Exercise: Resume the walkthrough below on plotting Pokemon combat power, picking up right after its last sentence.

Selected extract:
----------------

Attempt 1 – Scatter Plot (Level vs CP) ¶
This graph is bad because we cannot compare each pokemon in any way. The only insight we gain is that Pokemon tend to get stronger as they increase in level. In order to compare CP of each Pokemon, we need Pokemon on the x-axis (not CP).
import matplotlib.pyplot as plt
import numpy as np
import pandas as pd
import random
# Magic command to show plots in Jupyter
%matplotlib inline
# Plot each pokemon's CP with respect to Level
for row in df.itertuples():
x = [20,30,40]
y = [row.cp_level_20, row.cp_level_30, row.cp_level_40]
rng = np.random.RandomState(random.randint(1,101)) # make random state different on each loop
colors = rng.rand(3) # Generate list of 3 values [r,g,b]
plt.scatter(x,y, c=colors, alpha=0.7)
plt.xlabel('Pokemon Level')
plt.ylabel('Combat Power (CP)')
plt.savefig('Pokemon_Max_CP_Attempt_1.png', format='png', dpi=1000) # Export Figure as high resolution
Attempt 2 – Scatter Plot (Pokemon vs CP) ¶
This attempt is better as we can now compare each Pokemon’s CP. Using a different color for each level allows us to compare the CP increase for each Pokemon as it levels up. Unfortunately, we cannot tell which datapoints match to which Pokemon. Also, the points are so clustered that it is difficult to tell which set of points coorespond to each Pokemon.
import matplotlib.pyplot as plt
import numpy as np
import pandas as pd
import string as s
%matplotlib inline
df = df.sort_values('Number')
plt.scatter(df.index.values, df['cp_level_20'], label='Lvl 20 Max CP', color='green',s=1)
plt.scatter(df.index.values, df['cp_level_30'], label='Lvl 30 Max CP', color='orange', s=1)
plt.scatter(df.index.values, df['cp_level_40'], label='Lvl 40 Max CP', color='red', s=1)
plt.legend()
plt.xlabel('Pokemon Id')
plt.ylabel('Combat Power (CP)')
plt.title('Pokemon Max CP at Level 20, 30, 40')
plt.savefig('Pokemon_Max_CP_Attempt_2.png', format='png', dpi=1000) # Export Figure as high resolution
Attempt 3 – Layered Bar Chart ¶
This attempt is much better. The CP values are stacked as bars on top of eachother instead as points like in Attempt 2. This makes it easier to keep track of which data cooresponds to each Pokemon. While we can now view ever Pokemon’s name at the bottom, there are so many that the x-axis labels become too small to read without high resolution images and zooming.

----------------

Extracted data entries:
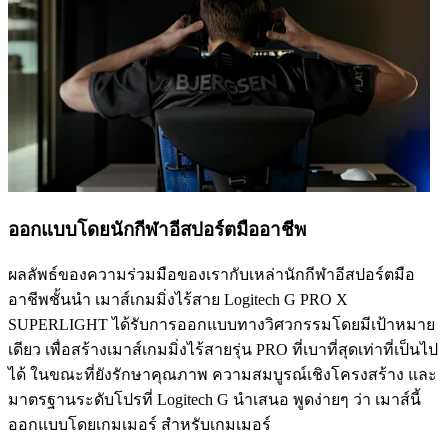
ออกแบบโดยนักกีฬาอีสปอร์ตมืออาชีพ
ผลลัพธ์ของความร่วมมือของเรากับเหล่านักกีฬาอีสปอร์ตมือ
อาชีพชั้นนำ เมาส์เกมมิ่งไร้สาย Logitech G PRO X
SUPERLIGHT ได้รับการออกแบบทางวิศวกรรมโดยมีเป้าหมาย
เดียว เพื่อสร้างเมาส์เกมมิ่งไร้สายรุ่น PRO ที่เบาที่สุดเท่าที่เป็นไป
ได้ ในขณะที่ยังรักษาคุณภาพ ความสมบูรณ์เชิงโครงสร้าง และ
มาตรฐานระดับโปรที่ Logitech G นำเสนอ พูดง่ายๆ ว่า เมาส์นี้
ออกแบบโดยเกมเมอร์ สำหรับเกมเมอร์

----------------

Output:
Plot Data¶
Layer bars on top of eachother by plotting sequentially. This works because we know that CP always increases with level increase. We could have also created three bars per Pokemon, but this approach is more compact.
%matplotlib inline
#%matplotlib notebook
# Layer bar charts
plt.bar(df.index.values, df['cp_level_40'], label='Lvl 40 Max CP', color='red', width=0.5)
plt.bar(df.index.values, df['cp_level_30'], label='Lvl 30 Max CP', color='orange', width=0.5)
plt.bar(df.index.values, df['cp_level_20'], label='Lvl 20 Max CP', color='green', width=0.5)
# Need to remove duplicates in NumId column by incrementing NumId when a special pokemon exists
plt.xticks(df.index.values, df['Name'], fontsize=1, rotation=90)
ax=plt.gca() # GetCurrentAxis of plot
ax.xaxis.set_tick_params(labelsize=1, width=0.1, pad=0.5)
plt.legend()
plt.grid(axis='y')
plt.xlabel('Pokemon Id')
plt.ylabel('Combat Power (CP)')
plt.title('Pokemon Max CP')
plt.savefig('Pokemon_Max_CP_Attempt_3.png', format='png', dpi=1000) # Export Figure as high resolution
plt.show()
Attempt 4 – Four Bar Chart Subplots (sliced by generation, sorted by number) ¶
Make one subplot for each generation of Pokemon so that we can read the x-axis labels.
%matplotlib inline
#%matplotlib notebook
plt.clf() # clear plot
#plt.cla() # clear axis
# Create figure to add subplots to
fig, ax = plt.subplots(nrows=4, sharey=True)
fig.set_size_inches(11, 8.5)
for i in range(0,4): # Iterate through each Pokemon generation
gen = df.loc[df['Generation'] == (i+1)]
# Layer bars on top of eachother as before
ax[i].bar(gen.index.values, gen['cp_level_40'], label='Lvl 40 Max CP', color='red')
ax[i].bar(gen.index.values, gen['cp_level_30'], label='Lvl 30 Max CP', color='orange')
ax[i].bar(gen.index.values, gen['cp_level_20'], label='Lvl 20 Max CP', color='green')
# Define x-axis
ax[i].set_xticks(gen.index.values)
ax[i].set_xticklabels(gen['Name'] + ' ' + gen['Form'],rotation=90, fontsize=5)
ax[i].tick_params(axis='x', which='minor', bottom=False)
# Define y-axis
ax[i].set_yticks([1000,2000,3000,4000])
ax[i].grid(axis='y')
ax[i].set_yticks([500,1500,2500,3500,4500], minor=True)
ax[i].grid(axis='y', which='minor', linestyle='--')
# Set Legend above first axes
#ax[0].legend(loc='upper center', bbox_to_anchor=(0., 1.1, 1., .102),fancybox=True, shadow=True, ncol=4)
handles, labels = ax[0].get_legend_handles_labels()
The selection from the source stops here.